This blog entry was contributed by JCA member Eliza Gouverneur [with bracketed glossing by rddb]:
Moments from the day. 5/23.
At services at HUC [Reconstructionist Minyan led by Recon rabbinical students on their Israel year] the teaching included words about commitment that are on our [her and Richard Cohen's] ketubah, and today is our 33rd anniversary.
In the first church we visited [in the Old City], built by Anglicans in the mid 19th c., the church guide first apologized to us as Jews for the bad behavior of the British after the Balfour Declaration.

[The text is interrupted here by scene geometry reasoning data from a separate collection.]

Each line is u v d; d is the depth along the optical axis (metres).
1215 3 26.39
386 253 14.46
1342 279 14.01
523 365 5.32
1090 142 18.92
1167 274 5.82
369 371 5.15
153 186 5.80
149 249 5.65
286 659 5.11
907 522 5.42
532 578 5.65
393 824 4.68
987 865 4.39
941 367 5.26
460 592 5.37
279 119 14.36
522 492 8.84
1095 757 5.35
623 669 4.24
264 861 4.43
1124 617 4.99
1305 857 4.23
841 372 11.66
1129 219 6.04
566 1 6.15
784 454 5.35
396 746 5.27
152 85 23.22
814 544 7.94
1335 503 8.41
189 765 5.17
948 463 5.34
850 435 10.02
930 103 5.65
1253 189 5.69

We saw the Meronite Center, for mostly Lebanese Meronite Catholics. It is built like a fortress, with a well in the courtyard. We climbed to the roof for panoramic views of the Old City and spoke about how each group in the city wants to have the tallest or the largest shrine. The walls were of the usual creamy, soft Jerusalem stone, and the trim paint was a wonderful robin's egg blue, like a morning sky.
The Syrian Orthodox Church was an experience. It is said to be the oldest church anywhere, built on the place where some say the last supper was held. Justina, the peppery and passionate church guide, told stories of the miracles she had witnessed there and sang for us in Aramaic both the Lord's Prayer and Psalm 150. Her sweet ardor was very moving.
In a deep, huge cistern, Queen Helena's Well [to which we gained access from the top of the Church of the Holy Sepulchre], we climbed down steep stairs through low doorways and emerged 1600 years below where we entered. The cistern was dug to provide water for the Church of the Holy Sepulchre when it was built. The rabbi sang Kol haneshamah and the echoes and reverberations were like answering voices.
We walked again and again through the vivid, crowded, fragrant, and colorful streets of the markets in the Arab Quarter, jostling crowds and being distracted by every kind of tourist loot, from dates and spices to t-shirts (my favorite: a picture of a phantom jet that said, "America, don't worry, Israel is behind you") to ancient (?) coins to icons to kiddush cups to snack foods to oranges. We trotted along, taking turns to mark the corners we'd turned for stragglers in our group. In the Via Dolorosa we opened a non-descript door and climbed to the home of Sheik Abdul Aziz El Buchari. He truly welcomed us, told us of his family's history, father to son, of Sufi sheiks dating back 1000 years to and ancestor, Imam Al Buchari, who wrote the first book of commentary on the Koran. He was a sufi authority on Koran, equivalent to the Rambam on Torah.
He spoke of Sufi worship coming from the heart, that you can't worship without love. His order of Sufis is called in Uzbecki "carved on stone" and to 'carve' on their heart the love of God, they repeat the name of God in a zikor (like the Hebrew zicharon, remembrance) twice a week, where they call God's name, repeating and repeating until they reach a meditative high, a state between heaven and earth. He says the leave the circle feeling drunk with joy and awaken still singing. His group works for peace and emphasizes our obligation (like all religions, he said) to thank, appreciate, love, honor, and obey God, and to love the other as yourself.
He said that all humans are one family, and asked "If your sone is arrested for committing a crime, what do you do? You go to get him out of jail and help him to become a better person." Sufis, he said, try to love everyone as their family and reach out to them.
As we left, Kylar, Alisha Clarke's son-in-law, who works for the US Consulate here, mentioned that the Sheik works with other groups in Jerusalem toward achieving peace. The Sheik radiated great warmth and centeredness, qualities that will be needed in that effort.